Mayor Michael R. Bloomberg, First Deputy Mayor Patricia E. Harris, Public Art Fund President Susan K. Freedman, and artist Olafur Eliasson today launched The New York City Waterfalls, a major work of public art that will be on display through October 13, 2008. The exhibition of four man-made waterfalls of monumental scale are on view on the shores of the New York waterfront: one on the Brooklyn anchorage of the Brooklyn Bridge; one on the Brooklyn Piers, between Piers 4 and 5 near the Brooklyn Heights Promenade; one in Lower Manhattan at Pier 35 north of the Manhattan Bridge; and one on the north shore of Governors Island. The Waterfalls, which have been designed to protect water quality and aquatic life, will operate from 7 a.m. to 10 p.m. daily, except Tuesdays and Thursdays, when they will run from 9 a.m. to 10 p.m. The Waterfalls will be lit after sunset.
“The Waterfalls are an unbelievable sight: four cascades ranging in height from 90 to 120 feet rising out of New York Harbor,” said Mayor Bloomberg. “And what a beautiful symbol of the energy and vitality that we are bringing back to our waterfront in all five boroughs. Congratulations to Olafur Eliasson, the Public Art Fund and the many City, State and Federal agencies, and partners who played a role in bringing us to this momentous occasion.”
“For over 30 years, the Public Art Fund has been presenting art projects in New York City’s public spaces,” said Susan K. Freedman, President of the Public Art Fund. “By commissioning Olafur Eliasson’s The New York City Waterfalls, we are redefining public art as a vital force in the city and encouraging people to stop and look at their surroundings in a whole new way.”
“In developing The New York City Waterfalls, I have tried to work with today’s complex notion of public spaces,” said Eliasson. “The Waterfalls appear in the midst of the dense social, environmental, and political tissue that makes up the heart of New York City. They will give people the possibility to reconsider their relationships to the spectacular surroundings, and I hope to evoke experiences that are both individual and enhance a sense of collectivity.”
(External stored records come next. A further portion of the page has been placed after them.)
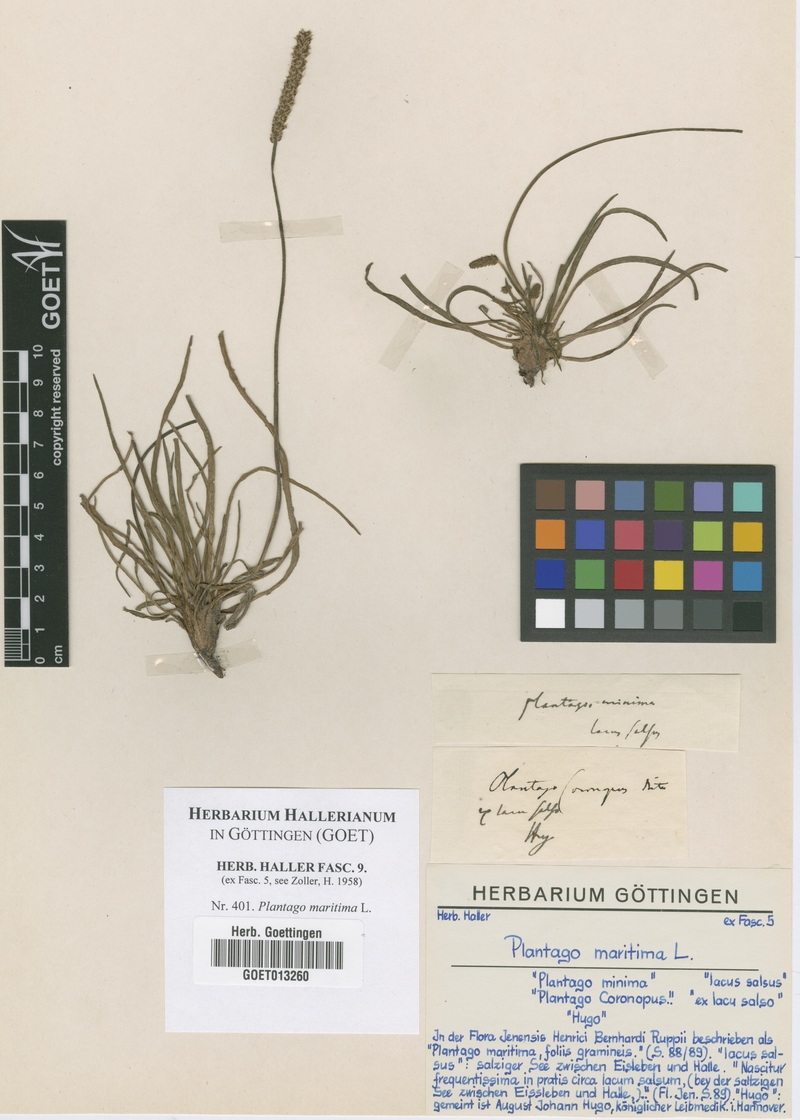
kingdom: Plantae
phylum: Tracheophyta
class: Magnoliopsida
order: Lamiales
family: Plantaginaceae
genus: Plantago
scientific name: Plantago maritima
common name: Sea plantain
The Public Art Fund, working in partnership with Tishman Construction Corporation, engaged a team of almost 200 design, engineering and construction professionals to build the Waterfalls. Construction scaffolding forms the backbone of the Waterfalls, and pumps cycle water from the East River to the top of each structure before it falls back into the River. Following the de-installation of the project in October, 90% of all the materials used to build The New York City Waterfalls will be re-used in subsequent construction projects.
The Waterfalls have been designed to be sensitive to the environment and include: elements that protect fish and aquatic life, energy efficient LED lights, and energy purchased from renewable sources. The Waterfalls will be temporarily turned off in the event of extreme winds or storms, or if there is a power shortage due to hot weather.
About the Artist
Olafur Eliasson was born in Copenhagen in 1967, and grew up in both Iceland and Denmark. He attended the Royal Danish Academy of Fine Arts in Copenhagen and currently divides his time between his family home in Copenhagen and his studio in Berlin. Studio Olafur Eliasson is a laboratory for spatial research that employs a team of 30 architects, engineers, craftsmen, and assistants who work together to conceptualize, test, engineer, and construct installations, sculptures, large-scale projects and commissions. He is perhaps best known for The weather project (2003) at Tate Modern in London, a giant sun made of 200 yellow lamps, mirrors, and mist that transformed the museum’s massive Turbine Hall and drew over 2 million visitors during its five-month installation. His work is currently the subject of a major mid-career retrospective at The Museum of Modern Art and PS 1 Contemporary Art Center in New York, on view through June 30, 2009.